> [Extrait du document]:
France

pdf Contamination radioactive à l'américium-241 dans un laboratoire universitaire (119 ko)

Circonstances

Un enseignant de travaux pratiques et trois étudiants ("A","B"et "C") réalisent une expérience visant à mettre en évidence les dégâts engendrés par des particules alpha dans des films de nitrate de cellulose. Durant leurs manipulations, deux étudiants se sont contaminés les mains à l'américium-241.

Le matin, la source radioactive a été placée par l'un des étudiants "A" sur le support à l'aide de la pince, sous le contrôle de l'enseignant responsable des travaux pratiques. Quatre films ont été irradiés dans la matinée. Les étudiants sont ensuite allés prendre leur repas pendant la durée de révélation des films ; aucun contrôle de contamination n'a été effectué à la fin de la matinée.

L'après-midi, n'arrivant pas à faire la mise au point des microscopes, les étudiants font appel à l'enseignant ; celui-ci contamine alors la pince en saisissant la source radioactive pour vérifier son positionnement sur le montage.

Un contrôle de contamination est effectué durant lequel sont détectées :

  1. Une contamination des doigts de Messieurs "A" et "B", le troisième étudiant n'a quant à lui pas été contaminé.
  2. Une contamination localisée de la paillasse, d'une règle en plastique, du trépied et du support de la source radioactive.
  3. Une contamination d'un des films.

Les étudiants se lavent les mains à l'eau et au savon ; il persiste une contamination radioactive des mains de monsieur "A", traitée par le port de gants en latex (environ une heure), puis le lavage avec une solution spéciale. Devant la persistance de la contamination, il est procédé à une application de DTPA en solution aqueuse sur compresse, après la deuxième application, les mains de Monsieur "A" sont encore contaminées ; l'étudiant porte alors des gants en latex jusqu'au lendemain ; après lavage, il ne persiste plus de trace de contamination radioactive.

Un examen radiotoxicologique des selles est demandé le lendemain de la contamination : il met en évidence une contamination de 0,25 Bq pour Monsieur "A" et de 0,0045 Bq pour Monsieur "B". Un examen radiotoxicologique des selles et des urines est demandé au 60ème jour suivant la contamination. Il est négatif pour Messieurs "A" et "B".

L'origine de la contamination a par la suite été retrouvée : un des films est tombé sur la source radioactive au travers de la fente du support au cours de l'irradiation. L'un des étudiants, Monsieur "A", s'est contaminé en récupérant le film sans prendre de précaution et sans signaler l'incident à la monitrice de travaux pratiques. Cette contamination, survenue le matin, n'a été découverte que l'après-midi lors des contrôles effectués à la suite de la contamination de la pince. La contamination externe s'est doublée d'une contamination interne par ingestion lors du repas

Conséquences radiologiques

Compte tenu des niveaux de contamination mesurés pour monsieur "A" (0,25 Bq) et monsieur "B" (0,0045 Bq) à la suite de l'analyse radiotoxicologique de leurs selles, on peut estimer :

Pour Monsieur "A"

> [Liste des activités]:
1. Répondez à ces questions sur le compte rendu de l'incident :
(a) Combien de films ont été irradiés dans la matinée ?
(b) Quel niveau de contamination l'examen radiotoxicologique des selles a-t-il révélé pour Monsieur "B" le lendemain ?
(c) Par quelle voie la contamination interne s'est-elle produite ?
2. Recopiez fidèlement le passage du compte rendu de l'incident qui commence par « Circonstances » et se poursuit jusqu'à « mains à l'américium-241. ».
3. Selon le compte rendu de l'incident, sur quels objets le contrôle a-t-il détecté une contamination localisée ? Citez-les tous.

Données de compréhension de graphiques
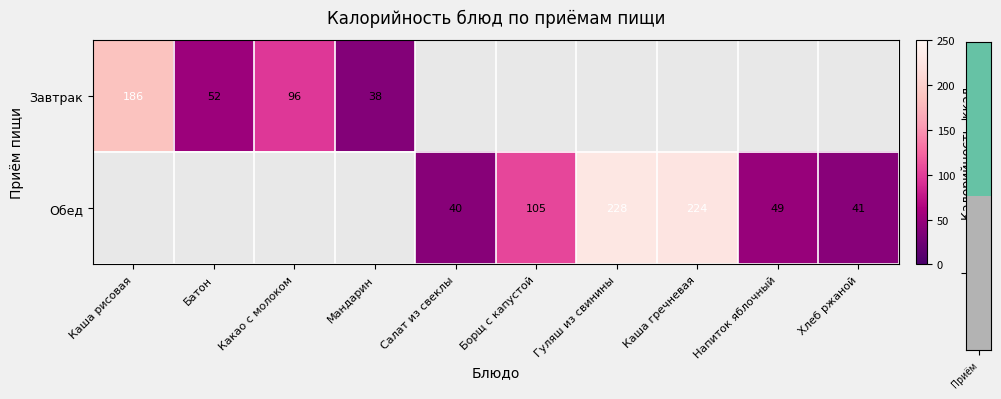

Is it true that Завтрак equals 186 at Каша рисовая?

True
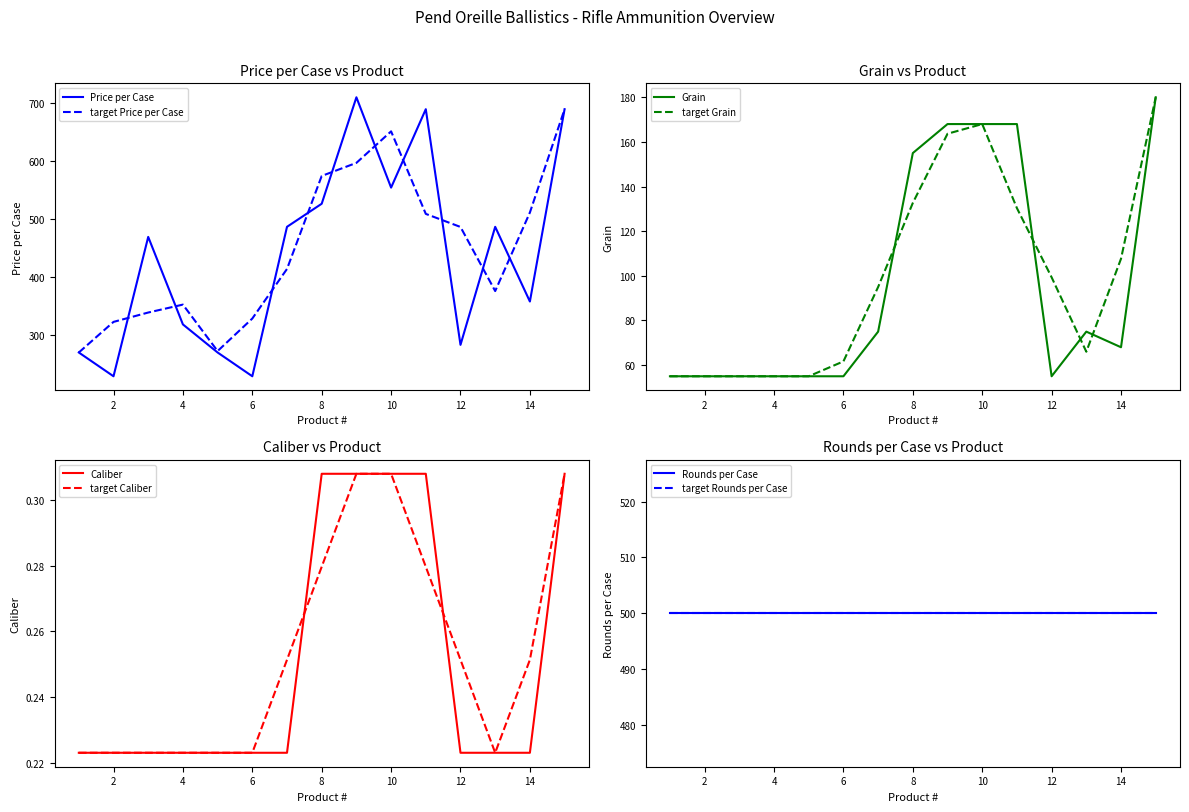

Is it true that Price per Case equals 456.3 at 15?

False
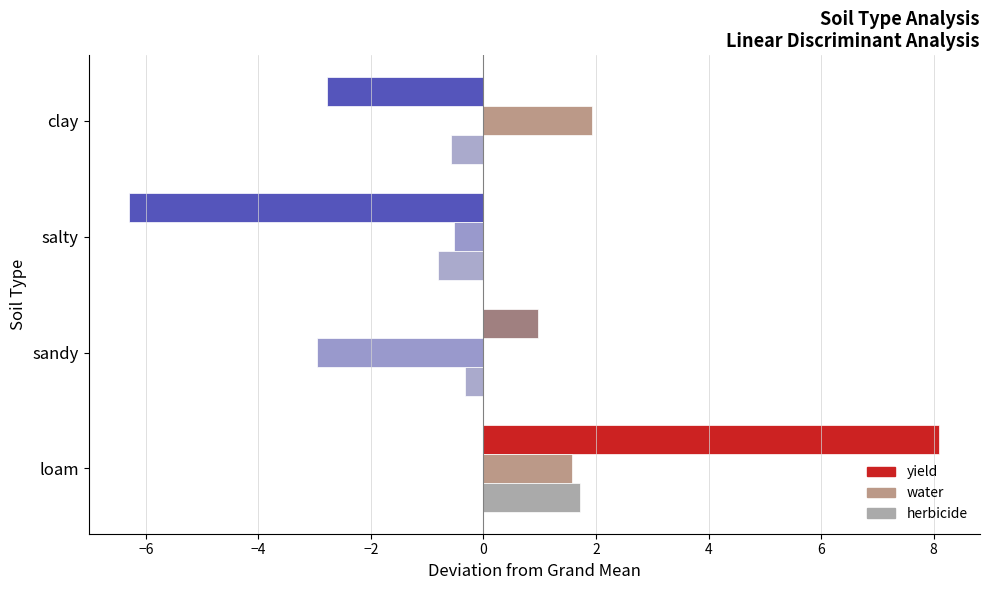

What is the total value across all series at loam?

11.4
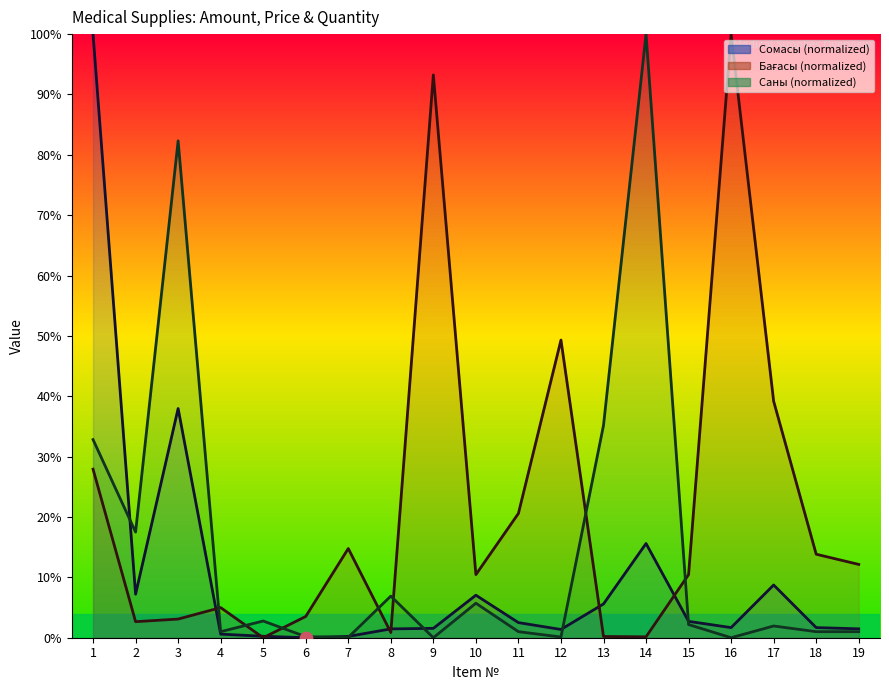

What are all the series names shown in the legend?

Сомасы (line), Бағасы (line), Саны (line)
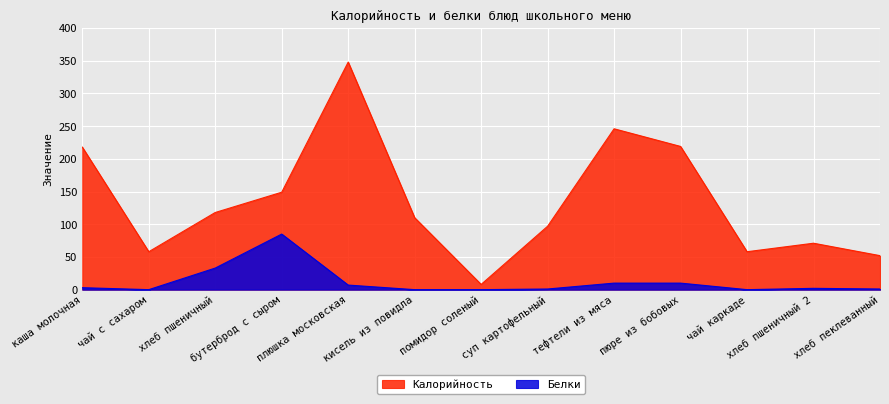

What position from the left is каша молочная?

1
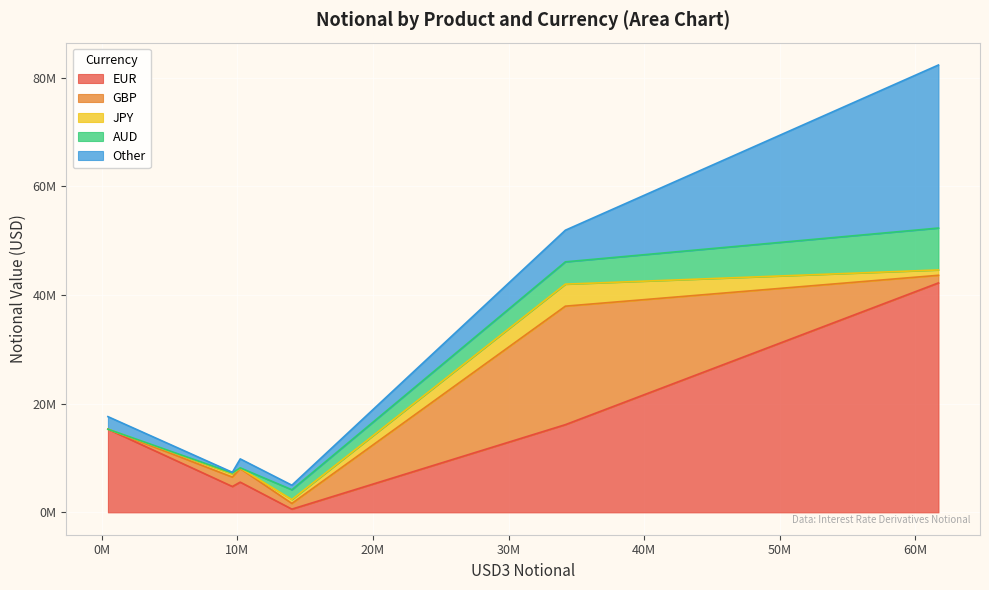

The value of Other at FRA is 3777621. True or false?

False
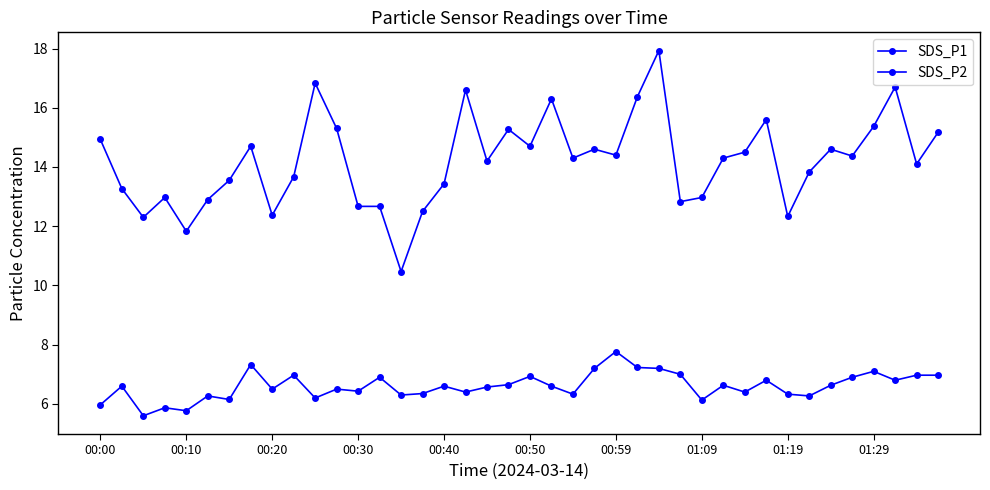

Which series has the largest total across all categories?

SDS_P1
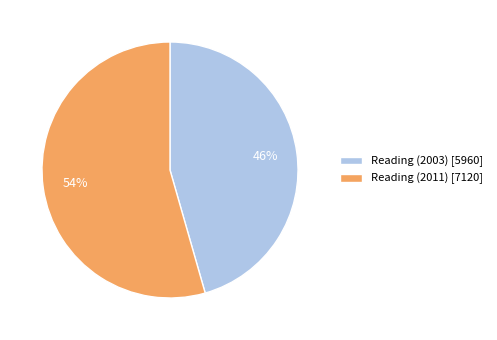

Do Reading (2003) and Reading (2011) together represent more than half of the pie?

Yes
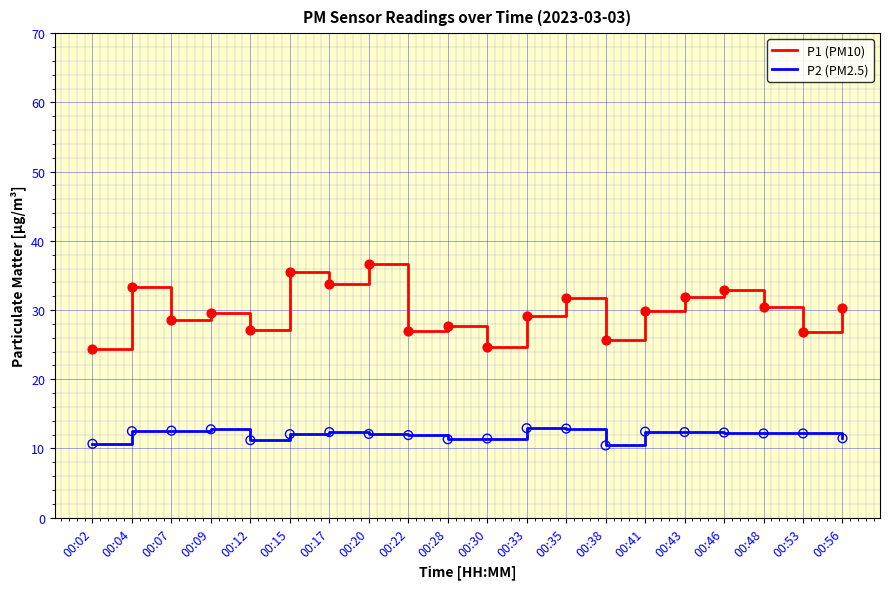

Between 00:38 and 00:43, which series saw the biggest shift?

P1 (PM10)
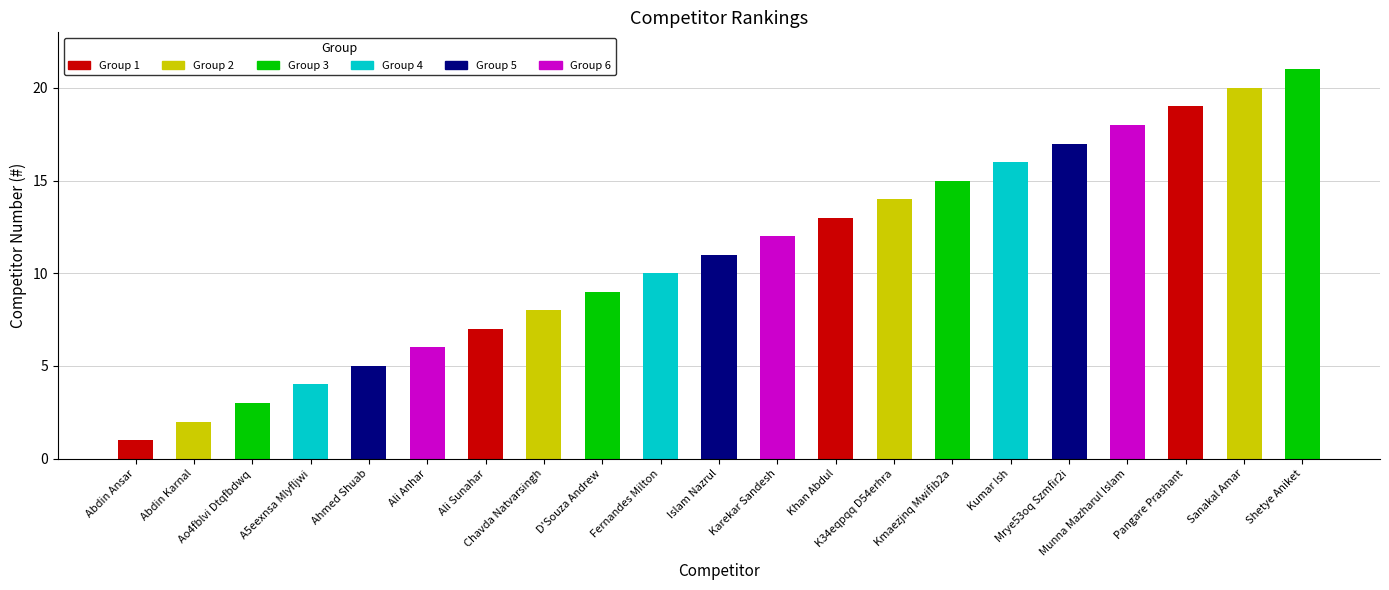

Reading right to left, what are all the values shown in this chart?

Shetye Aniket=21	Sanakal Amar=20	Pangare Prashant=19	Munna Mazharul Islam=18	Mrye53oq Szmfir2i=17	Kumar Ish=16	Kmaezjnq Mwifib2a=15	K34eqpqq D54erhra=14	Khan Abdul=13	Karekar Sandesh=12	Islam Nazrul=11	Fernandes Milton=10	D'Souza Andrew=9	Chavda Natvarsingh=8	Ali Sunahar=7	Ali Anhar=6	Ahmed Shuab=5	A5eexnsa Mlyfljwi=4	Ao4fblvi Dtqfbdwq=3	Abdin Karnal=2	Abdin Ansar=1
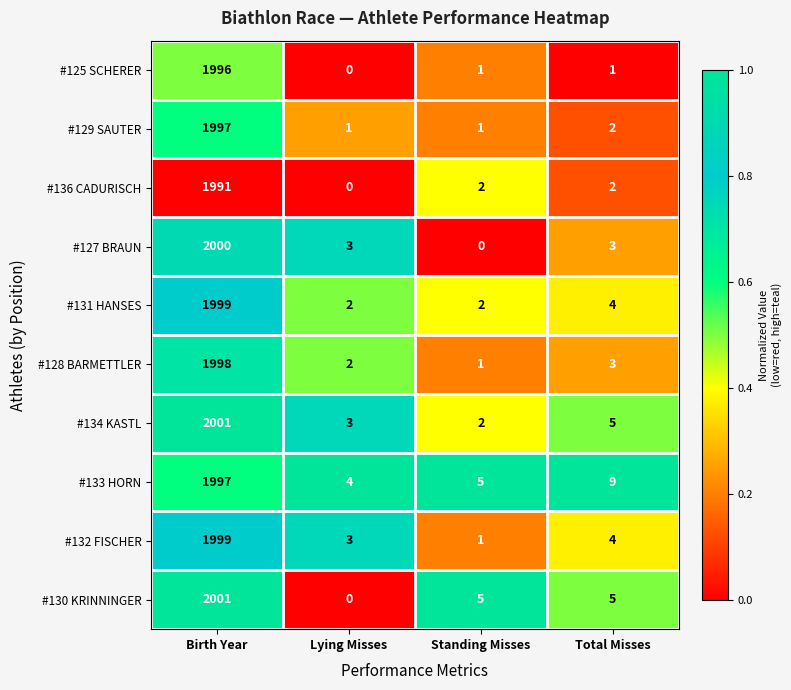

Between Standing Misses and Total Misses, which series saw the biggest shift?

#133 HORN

> [Réponses aux tâches]:
1.
(a) Quatre films.
(b) 0,0045 Bq.
(c) Par ingestion lors du repas.

2.
Circonstances

Un enseignant de travaux pratiques et trois étudiants ("A","B"et "C") réalisent une expérience visant à mettre en évidence les dégâts engendrés par des particules alpha dans des films de nitrate de cellulose. Durant leurs manipulations, deux étudiants se sont contaminés les mains à l'américium-241.

3. La paillasse, une règle en plastique, le trépied et le support de la source radioactive.